We can make a long list of supplementary actions that will be needed to avoid hardships and minimize dislocations as we phase into a cleaner world beyond fossil fuels. However, the two essential actions must be given priority and governments must explain the situation to the public.
Supplementary actions include improved efficiency standards on buildings, vehicles, appliances, etc. Rules must be changed so that utilities profit by encouraging efficiency, rather than selling more energy. These changes are necessary for success, and there are many economic opportunities associated with them. Yet governments must realize the essential actions dictated by the physics of the carbon cycle. Specifically, release of CO2 to the air from the large carbon reservoirs, coal and unconventional fossil fuels, must be curtailed.

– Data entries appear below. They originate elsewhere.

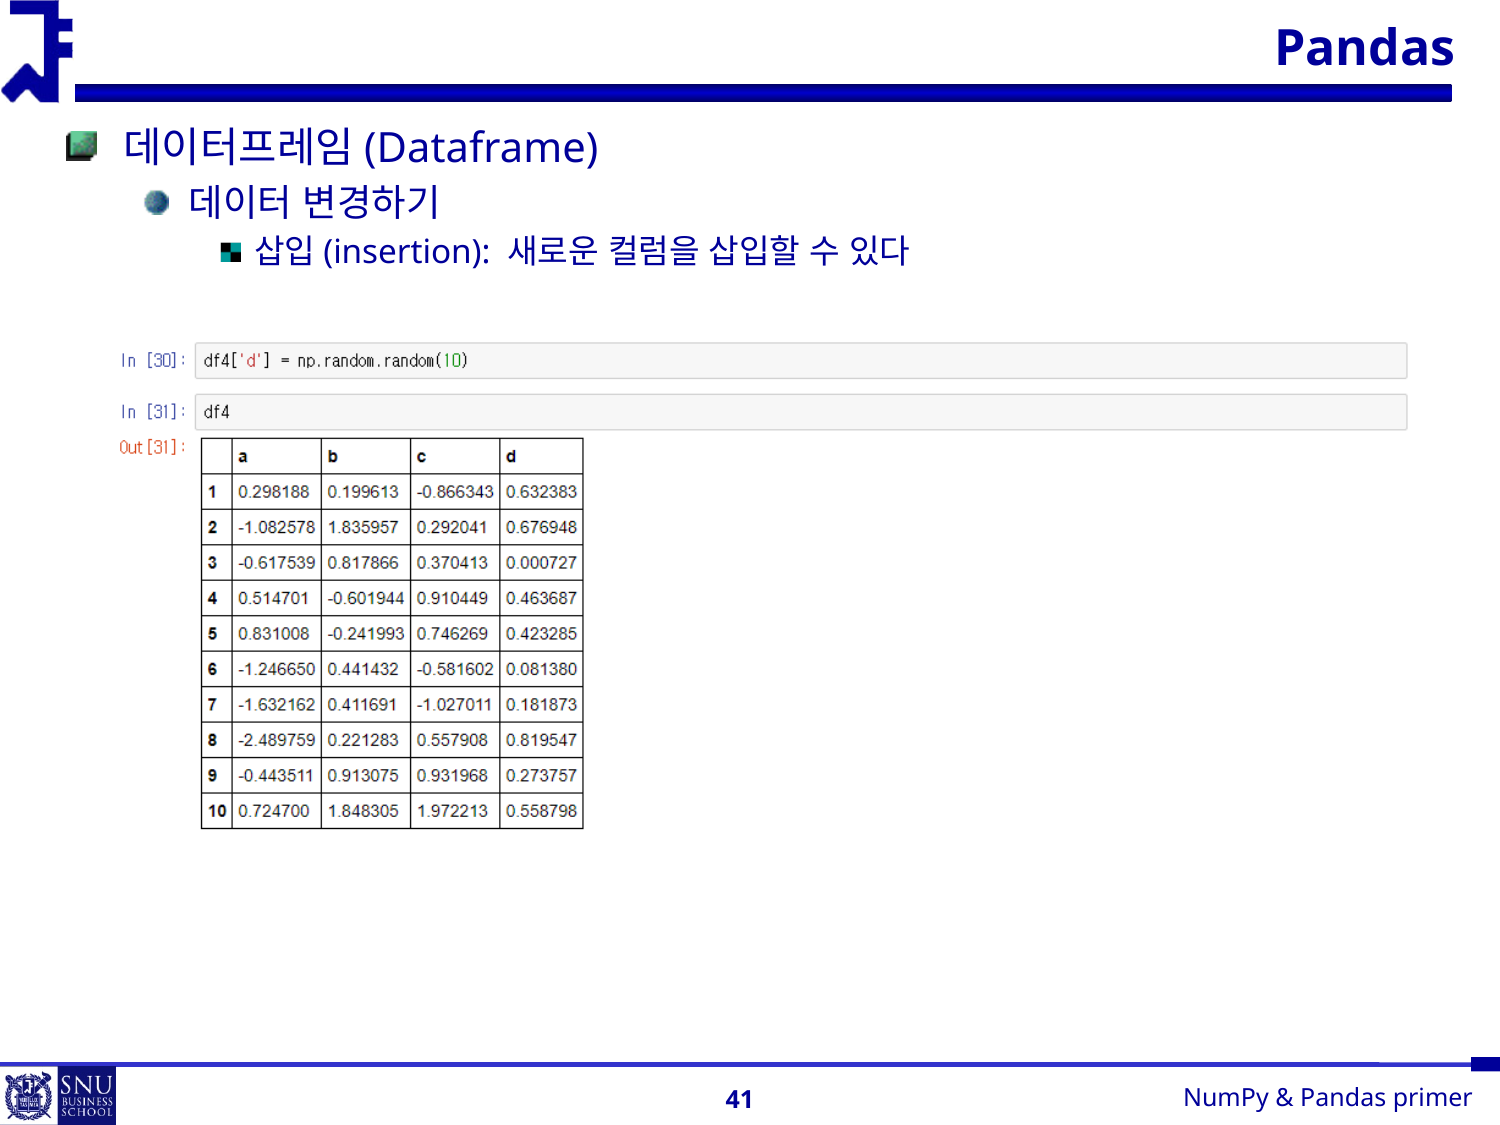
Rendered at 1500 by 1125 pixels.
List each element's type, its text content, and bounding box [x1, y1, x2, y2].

picture [216, 238, 241, 262]
picture [0, 94, 74, 104]
picture [0, 1066, 116, 1125]
picture [91, 329, 1415, 840]
footer NumPy & Pandas primer [808, 1073, 1489, 1125]
title Pandas [1198, 18, 1471, 73]
text_box [1471, 1057, 1500, 1072]
list 데이터프레임(Dataframe) 데이터 변경하기 삽입(insertion): 새로운 컬럼을 삽입할 수 있다 [51, 113, 1455, 1036]
picture [0, 0, 74, 67]
slide_number 41 [683, 1075, 797, 1110]
picture [141, 187, 169, 215]
picture [66, 131, 97, 161]
text_box [0, 67, 812, 94]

Further actions will be needed to achieve a rollback of the net climate forcing. These actions  include reduction of non-CO2 climate forcings and improved agricultural and forestry practices. These actions are important and have multiple benefits, especially in developing countries, but they do not have the great urgency of halting construction of new coal plants without carbon capture. Power plants have long lifetimes, and once their CO2 is released to the air, it is impractical to recover it.

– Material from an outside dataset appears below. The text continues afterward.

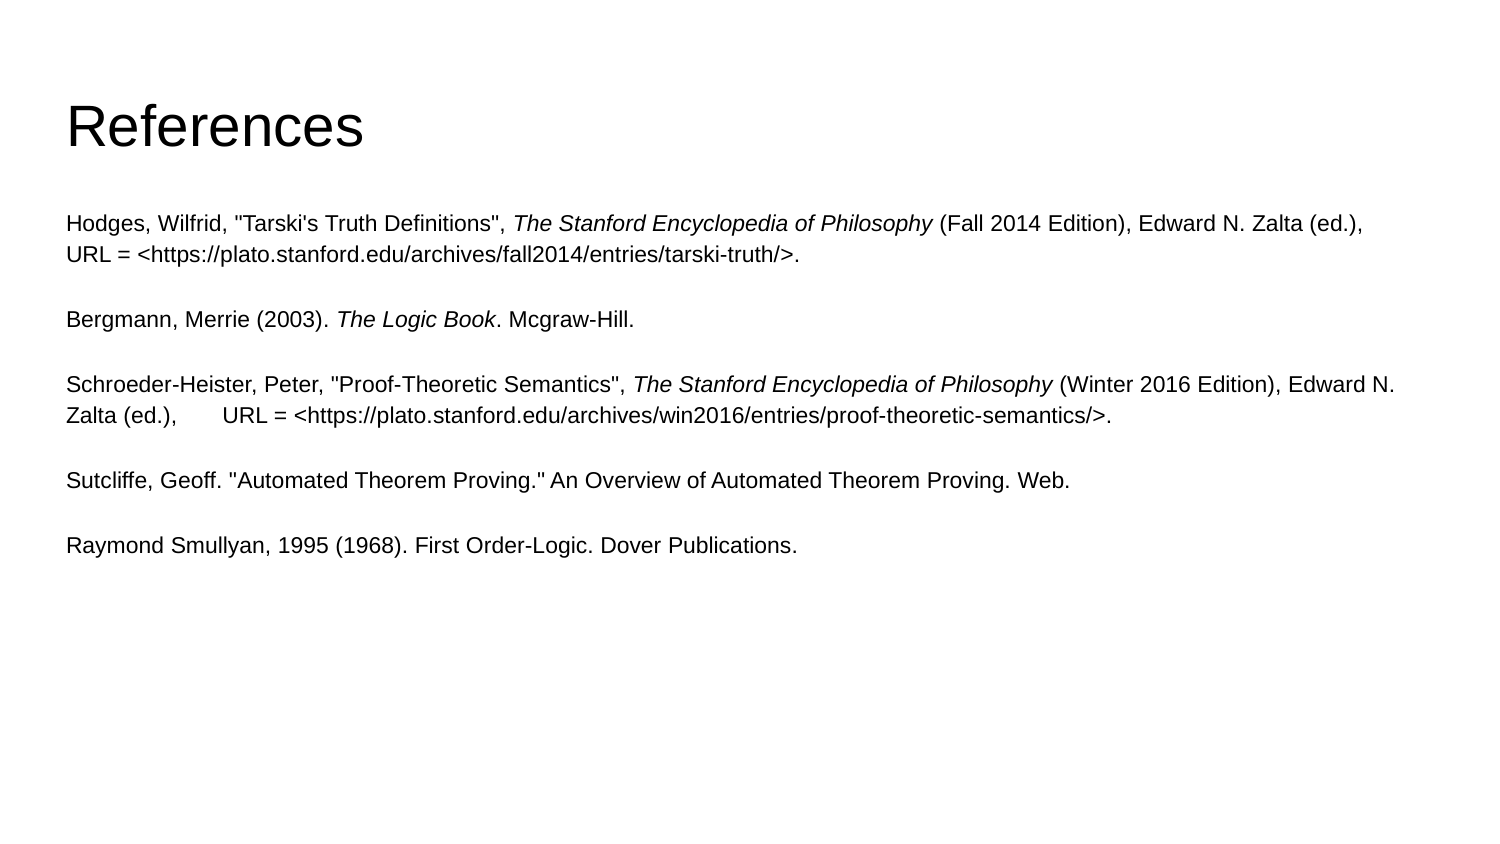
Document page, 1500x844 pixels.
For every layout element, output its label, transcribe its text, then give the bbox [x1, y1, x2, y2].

title References [51, 72, 1449, 167]
list Hodges, Wilfrid, "Tarski's Truth Definitions", The Stanford Encyclopedia of Philosophy (Fall 2014 Edition), Edward N. Zalta (ed.), URL = <https://plato.stanford.edu/archives/fall2014/entries/tarski-truth/>. Bergmann, Merrie (2003). The Logic Book. Mcgraw-Hill. Schroeder-Heister, Peter, "Proof-Theoretic Semantics", The Stanford Encyclopedia of Philosophy (Winter 2016 Edition), Edward N. Zalta (ed.), URL = <https://plato.stanford.edu/archives/win2016/entries/proof-theoretic-semantics/>. Sutcliffe, Geoff. "Automated Theorem Proving." An Overview of Automated Theorem Proving. Web. Raymond Smullyan, 1995 (1968). First Order-Logic. Dover Publications. [51, 189, 1449, 750]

Energy departments, influenced by fossil fuel interests, take it as a God-given fact that we will extract all fossil fuels from the ground and burn them before we move on to other ways of producing usable energy. The public is capable of changing this course dictated by fossil fuel interests, but clear-sighted leadership is needed now if the actions are to be achieved in time.

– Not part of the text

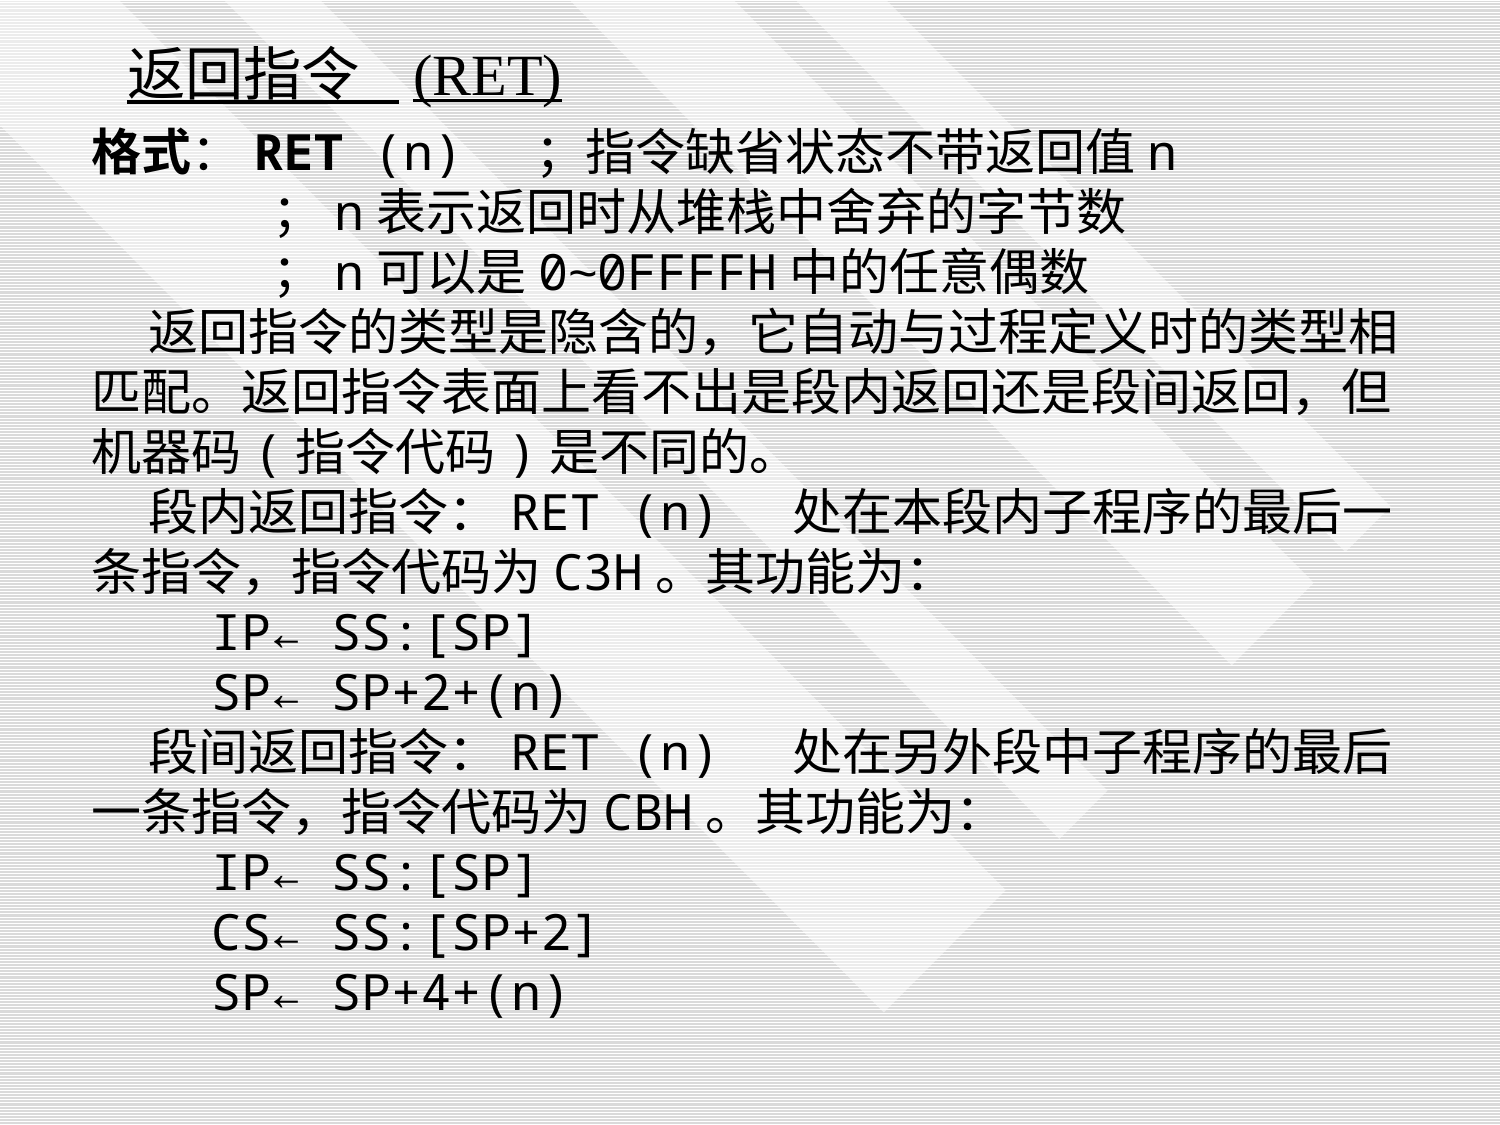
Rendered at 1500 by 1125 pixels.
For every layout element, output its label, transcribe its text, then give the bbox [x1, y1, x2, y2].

Tipping points and positive feedbacks exist among people, as well as in the climate system. I believe that the action with the greatest potential to initiate positive feedbacks, and lead to the benefits that will accompany a clean energy future, is a moratorium in the West on new coal-fired power plants unless and until CO2 capture and sequestration technology is available. Such a moratorium would provide the West with sufficient moral authority to sit down with China and other developing countries to find ways, likely including technological assistance, for developing countries to also phase out coal use that does not capture CO2.Perhaps the most important question is this: can we find the leadership to initiate the tipping point among nations? Can we find a country that will place a moratorium on any new coal-fired power plants unless they capture and store the CO2? Unless this happens soon, there is little hope of avoiding the climate tipping points, with all that implies for life on this planet.